Prima hai parlato del gruppo dei fenomenologi, gli allievi di Paci, ossia Guido Neri e gli altri: secondo te qual è stata la loro importanza nel successivo sviluppo delle varie esperienze politiche non solo a Milano ma in generale?
L'importanza del gruppo di assistenti, di studenti, di studiosi che faceva riferimento a Paci era in questa presa di distanza dalla cultura esistente, e consisteva in una radicale critica della ragione. La fenomenologia nei suoi aspetti migliori, per me, è stata questo, la messa fra parentesi di tutte le ideologie esistenti, cioè la capacità di lasciarle lì, in sospeso per cominciare a connettersi con il presente. È stato il lavoro sulle "Ricerche Logiche", con la critica allo psicologismo e allo storicismo sovrapposti come gusci alle cose stesse (temi che poi ritroverò in Walter Benjamin...) È stato un pensare per concetti liberi da incrostazioni. È stata un nucleo di grandi concetti quali l'"intenzionalità", il "mondo della vita", la "soggettività costituente"... In quel momento ebbero un'importanza cruciale perché permettevano di connettersi con il mondo della presenza senza dover dipendere da categorie e forme ideologiche preesistenti. Si trattò, allora, di un lavoro filosofico di vera e propria scoperta del presente, e in questo senso di un atteggiamento che ci ha permesso, anche, di prender distanza da molta ideologia dei marxismi del tempo. Nella costellazione fenomenologica europea, oltre ad Husserl i riferimenti più importanti saranno poi Sartre e Merleau-Ponty, ma anche dei fenomenologi marxisti come Tran-Duc-Thao, o Karel Kosik, studiati questi ultimi in particolare da Guido Neri. Un argomento a sé, drammatico, sarà invece Heidegger. Questi, in poche parole, i circuiti che Paci con il suo insegnamento e i suoi scritti aveva agglutinato attorno a sé e sollecitato.
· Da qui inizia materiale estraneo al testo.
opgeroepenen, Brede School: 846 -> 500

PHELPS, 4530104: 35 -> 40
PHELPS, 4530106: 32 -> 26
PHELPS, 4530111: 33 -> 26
Quali erano secondo te le differenze tra la realtà milanese e quella torinese?
A Torino ho fatto tutta l'esperienza del '69, sono venuto su all'inizio dell'anno, in marzo se non mi sbaglio. Nella primavera del '69 erano partite le lotte operaie alla Fiat, e lì ci sto praticamente dalla primavera fino all'autunno, venendo poco a Milano. Sto a Torino tutto il grande periodo, quando c'è l'assemblea operaia delle Molinette alla fine di ogni turno e soprattutto l'assemblea notturna, quella che si teneva da mezzanotte in avanti. Milano e Torino erano due realtà di una intensità e di una forza immense. Prima di andare a Torino (ma poi anche dopo, quando ci torno) avevamo partecipato a Milano a tutte le grandi lotte della Pirelli, della Farmitalia, dell'Alfa. Erano lotte molto politicizzate, soprattutto alla Pirelli e all'Alfa, con dei comitati e con dei gruppi di avanguardie operaie, che lavoravano con noi dei gruppi esterni. Alcuni di questi poi partiranno con Mori e altri a fare anche dei gruppi duri, che poi saranno alla base della nascita delle Brigate Rosse. Noi, a quel tempo lavoravamo con loro in un contatto diretto, in realtà di fabbrica con momenti forti. Torino invece era più grande, cioè la fabbrica in quanto tale era l'universo Fiat, forse meno dura ma più potente, perché c'era questo afflato grande di decine e decine di migliaia di persone che lavoravano assieme tutto il tempo della e nella città-fabbrica. Torino inoltre ha sempre avuto una certa potenza emblematica di dare parole d'ordine e di scatenare eventi il cui significato va ben oltre la città per investire l'intero paese. Gli scontri di Piazza Statuto del luglio 1962 durati tre giorni, il 7, 8 e 9, ne sono l'espressione più alta. Qui, fa la sua prima apparizione politica la figura dell'operaio dequalificato ad alta produttività che si ribella a questo suo destino di pura forza-lavoro e alle condizioni di vita urbane a cui era sottoposto in quanto abitante, lui e i suoi, in periferie squallide. Sette anni prima dell'autunno caldo, a Piazza Statuto lo scontro di fabbrica viene portato fuori, sul suolo urbano, e qui vengono lanciati modi e tempi di quel movimento di autonomia operaia che culminerà a Corso Traiano nel luglio del 1969. Anche Milano avrà con certe lotte alla Pirelli e all'Alfa dei cortei che investono la città, la occupano, la paralizzano, si fanno sentire; però Torino aveva un senso di esemplarità, di emblematicità, di soffio profondo.